** RECORDS FOR THE TASK follows **
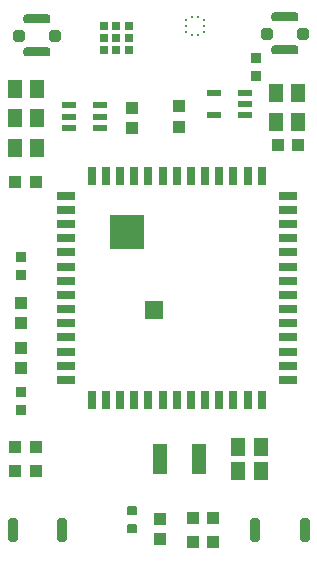
<source format=gbr>
%TF.GenerationSoftware,KiCad,Pcbnew,7.0.8*%
%TF.CreationDate,2023-10-19T11:53:07-06:00*%
%TF.ProjectId,air_station_1v5,6169725f-7374-4617-9469-6f6e5f317635,rev?*%
%TF.SameCoordinates,Original*%
%TF.FileFunction,Paste,Top*%
%TF.FilePolarity,Positive*%
%FSLAX46Y46*%
G04 Gerber Fmt 4.6, Leading zero omitted, Abs format (unit mm)*
G04 Created by KiCad (PCBNEW 7.0.8) date 2023-10-19 11:53:07*
%MOMM*%
%LPD*%
G01*
G04 APERTURE LIST*
G04 Aperture macros list*
%AMRoundRect*
0 Rectangle with rounded corners*
0 $1 Rounding radius*
0 $2 $3 $4 $5 $6 $7 $8 $9 X,Y pos of 4 corners*
0 Add a 4 corners polygon primitive as box body*
4,1,4,$2,$3,$4,$5,$6,$7,$8,$9,$2,$3,0*
0 Add four circle primitives for the rounded corners*
1,1,$1+$1,$2,$3*
1,1,$1+$1,$4,$5*
1,1,$1+$1,$6,$7*
1,1,$1+$1,$8,$9*
0 Add four rect primitives between the rounded corners*
20,1,$1+$1,$2,$3,$4,$5,0*
20,1,$1+$1,$4,$5,$6,$7,0*
20,1,$1+$1,$6,$7,$8,$9,0*
20,1,$1+$1,$8,$9,$2,$3,0*%
G04 Aperture macros list end*
%ADD10R,0.800000X0.750000*%
%ADD11R,1.075000X1.000000*%
%ADD12RoundRect,0.254000X0.254000X0.254000X-0.254000X0.254000X-0.254000X-0.254000X0.254000X-0.254000X0*%
%ADD13RoundRect,0.190500X-0.952500X-0.190500X0.952500X-0.190500X0.952500X0.190500X-0.952500X0.190500X0*%
%ADD14R,1.000000X1.075000*%
%ADD15RoundRect,0.200000X0.200000X0.800000X-0.200000X0.800000X-0.200000X-0.800000X0.200000X-0.800000X0*%
%ADD16R,1.240000X1.500000*%
%ADD17R,1.200000X0.550000*%
%ADD18RoundRect,0.111125X-0.333375X0.333375X-0.333375X-0.333375X0.333375X-0.333375X0.333375X0.333375X0*%
%ADD19R,1.200000X2.500000*%
%ADD20R,0.254000X0.279400*%
%ADD21R,0.279400X0.254000*%
%ADD22RoundRect,0.254000X-0.254000X-0.254000X0.254000X-0.254000X0.254000X0.254000X-0.254000X0.254000X0*%
%ADD23RoundRect,0.190500X0.952500X0.190500X-0.952500X0.190500X-0.952500X-0.190500X0.952500X-0.190500X0*%
%ADD24R,1.600000X0.800000*%
%ADD25R,0.800000X1.600000*%
%ADD26R,3.000000X3.000000*%
%ADD27R,1.500000X1.500000*%
%ADD28RoundRect,0.111125X0.333375X-0.333375X0.333375X0.333375X-0.333375X0.333375X-0.333375X-0.333375X0*%
%ADD29RoundRect,0.095250X-0.349250X0.285750X-0.349250X-0.285750X0.349250X-0.285750X0.349250X0.285750X0*%
G04 APERTURE END LIST*
D10*
%TO.C,X1*%
X84641000Y-55304000D03*
X84641000Y-56354000D03*
X84641000Y-57404000D03*
X85691000Y-57404000D03*
X86741000Y-57404000D03*
X86741000Y-56354000D03*
X86741000Y-55304000D03*
X85691000Y-55304000D03*
X85691000Y-56354000D03*
%TD*%
D11*
%TO.C,R4*%
X78850000Y-93000000D03*
X77150000Y-93000000D03*
%TD*%
D12*
%TO.C,GPS_ANTENNA*%
X98476000Y-56000000D03*
D13*
X100000000Y-54603000D03*
X100000000Y-57397000D03*
D12*
X101524000Y-56000000D03*
%TD*%
D14*
%TO.C,R6*%
X77597000Y-80479000D03*
X77597000Y-78779000D03*
%TD*%
%TO.C,R10*%
X87000000Y-62300000D03*
X87000000Y-64000000D03*
%TD*%
%TO.C,C5*%
X89408000Y-98806000D03*
X89408000Y-97106000D03*
%TD*%
D15*
%TO.C,SW_RST1*%
X81100000Y-98000000D03*
X76900000Y-98000000D03*
%TD*%
D16*
%TO.C,C12*%
X99192000Y-60985392D03*
X101092000Y-60985392D03*
%TD*%
D11*
%TO.C,R3*%
X77150000Y-91000000D03*
X78850000Y-91000000D03*
%TD*%
D14*
%TO.C,R9*%
X91000000Y-62150000D03*
X91000000Y-63850000D03*
%TD*%
D17*
%TO.C,U7*%
X84300000Y-63950000D03*
X84300000Y-63000000D03*
X84300000Y-62050000D03*
X81700000Y-62050000D03*
X81700000Y-63000000D03*
X81700000Y-63950000D03*
%TD*%
D14*
%TO.C,R5*%
X77597000Y-82589000D03*
X77597000Y-84289000D03*
%TD*%
D18*
%TO.C,D2*%
X77597000Y-74930000D03*
X77597000Y-76454000D03*
%TD*%
D17*
%TO.C,U9*%
X96600200Y-62900000D03*
X96600200Y-61950000D03*
X96600200Y-61000000D03*
X94000000Y-61000000D03*
X94000000Y-62900000D03*
%TD*%
D16*
%TO.C,C9*%
X79000000Y-63130000D03*
X77100000Y-63130000D03*
%TD*%
D11*
%TO.C,C11*%
X78850000Y-68570000D03*
X77150000Y-68570000D03*
%TD*%
%TO.C,R1*%
X93850000Y-97000000D03*
X92150000Y-97000000D03*
%TD*%
%TO.C,C14*%
X99402000Y-65425392D03*
X101102000Y-65425392D03*
%TD*%
D16*
%TO.C,C10*%
X79000000Y-65630000D03*
X77100000Y-65630000D03*
%TD*%
D19*
%TO.C,C3*%
X92650000Y-92000000D03*
X89350000Y-92000000D03*
%TD*%
D16*
%TO.C,C2*%
X97900000Y-93000000D03*
X96000000Y-93000000D03*
%TD*%
D11*
%TO.C,R2*%
X92150000Y-99000000D03*
X93850000Y-99000000D03*
%TD*%
D16*
%TO.C,C8*%
X79000000Y-60630000D03*
X77100000Y-60630000D03*
%TD*%
D18*
%TO.C,L2*%
X97536000Y-58039000D03*
X97536000Y-59563000D03*
%TD*%
D16*
%TO.C,C13*%
X99192000Y-63485392D03*
X101092000Y-63485392D03*
%TD*%
D20*
%TO.C,U5*%
X92584585Y-54575172D03*
X92084585Y-54575172D03*
D21*
X91572585Y-54837173D03*
X91572585Y-55337172D03*
X91572585Y-55837171D03*
D20*
X92084585Y-56099172D03*
X92584585Y-56099172D03*
D21*
X93096585Y-55837171D03*
X93096585Y-55337172D03*
X93096585Y-54837173D03*
%TD*%
D22*
%TO.C,GSM_ANTENNA*%
X80524000Y-56141642D03*
D23*
X79000000Y-57538642D03*
X79000000Y-54744642D03*
D22*
X77476000Y-56141642D03*
%TD*%
D24*
%TO.C,U1*%
X81400000Y-69700000D03*
X81400000Y-70900000D03*
X81400000Y-72100000D03*
X81400000Y-73300000D03*
X81400000Y-74500000D03*
X81400000Y-75700000D03*
X81400000Y-76900000D03*
X81400000Y-78100000D03*
X81400000Y-79300000D03*
X81400000Y-80500000D03*
X81400000Y-81700000D03*
X81400000Y-82900000D03*
X81400000Y-84100000D03*
X81400000Y-85300000D03*
D25*
X83600000Y-87000000D03*
X84800000Y-87000000D03*
X86000000Y-87000000D03*
X87200000Y-87000000D03*
X88400000Y-87000000D03*
X89600000Y-87000000D03*
X90800000Y-87000000D03*
X92000000Y-87000000D03*
X93200000Y-87000000D03*
X94400000Y-87000000D03*
X95600000Y-87000000D03*
X96800000Y-87000000D03*
X98000000Y-87000000D03*
D24*
X100200000Y-85300000D03*
X100200000Y-84100000D03*
X100200000Y-82900000D03*
X100200000Y-81700000D03*
X100200000Y-80500000D03*
X100200000Y-79300000D03*
X100200000Y-78100000D03*
X100200000Y-76900000D03*
X100200000Y-75700000D03*
X100200000Y-74500000D03*
X100200000Y-73300000D03*
X100200000Y-72100000D03*
X100200000Y-70900000D03*
X100200000Y-69700000D03*
D25*
X98000000Y-68000000D03*
X96800000Y-68000000D03*
X95600000Y-68000000D03*
X94400000Y-68000000D03*
X93200000Y-68000000D03*
X92000000Y-68000000D03*
X90800000Y-68000000D03*
X89600000Y-68000000D03*
X88400000Y-68000000D03*
X87200000Y-68000000D03*
X86000000Y-68000000D03*
X84800000Y-68000000D03*
X83600000Y-68000000D03*
D26*
X86600000Y-72800000D03*
D27*
X88900000Y-79400000D03*
%TD*%
D16*
%TO.C,C1*%
X97900000Y-91000000D03*
X96000000Y-91000000D03*
%TD*%
D15*
%TO.C,SW_POW1*%
X101669479Y-98000000D03*
X97469479Y-98000000D03*
%TD*%
D28*
%TO.C,D1*%
X77597000Y-87884000D03*
X77597000Y-86360000D03*
%TD*%
D29*
%TO.C,CHG*%
X86995000Y-96393000D03*
X86995000Y-97917000D03*
%TD*%
M02*

</source>
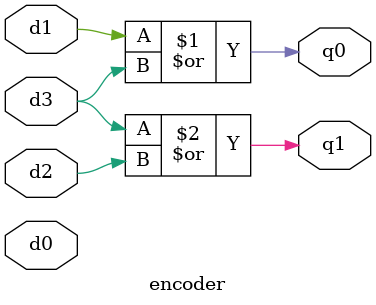
<source format=v>
`timescale 1ns / 1ps


module encoder(d0,d1,d2,d3,q0,q1);
input d0,d1,d2,d3;
output q0,q1;

or(q0,d1,d3);
or(q1,d3,d2);

endmodule

</source>
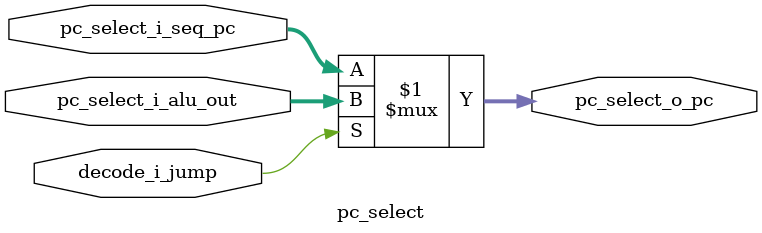
<source format=v>
`include "define.v"
module pc_select (
    input  wire [63:0] pc_select_i_seq_pc,
    input  wire [63:0] pc_select_i_alu_out,
    input  wire        decode_i_jump,

    output wire [63:0] pc_select_o_pc 
);
    
assign pc_select_o_pc = (decode_i_jump) ? pc_select_i_alu_out : pc_select_i_seq_pc;
endmodule
</source>
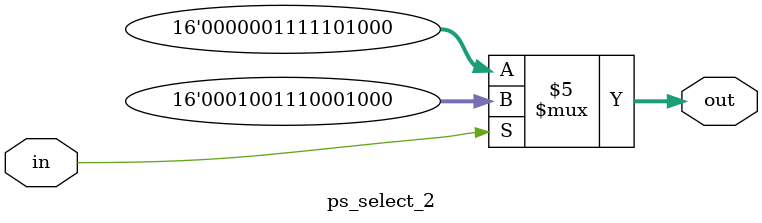
<source format=v>
module ps_select_2 (
    in,
    out
);
    
    input in;
    output reg [15:0] out;
    
    localparam ps1 = 1000;
    localparam ps2 = 5000;
    initial begin
        out=ps1;
    end

    always @(*) begin
        if (in == 0) begin
            out = ps1;
        end
        else begin
            out = ps2;
        end
    end
endmodule
</source>
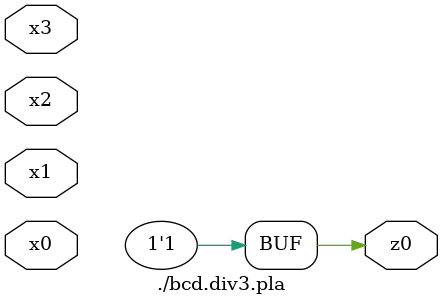
<source format=v>

module \./bcd.div3.pla  ( 
    x0, x1, x2, x3,
    z0  );
  input  x0, x1, x2, x3;
  output z0;
  assign z0 = 1'b1;
endmodule



</source>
** End of RECORDS FOR THE TASK **
_WHAT IS REQUIRED_: From the listing, copy every line where the string "begin" appears.

_SOLUTION TO THIS PROBLEM_:
    initial begin
    always @(*) begin
        if (in == 0) begin
        else begin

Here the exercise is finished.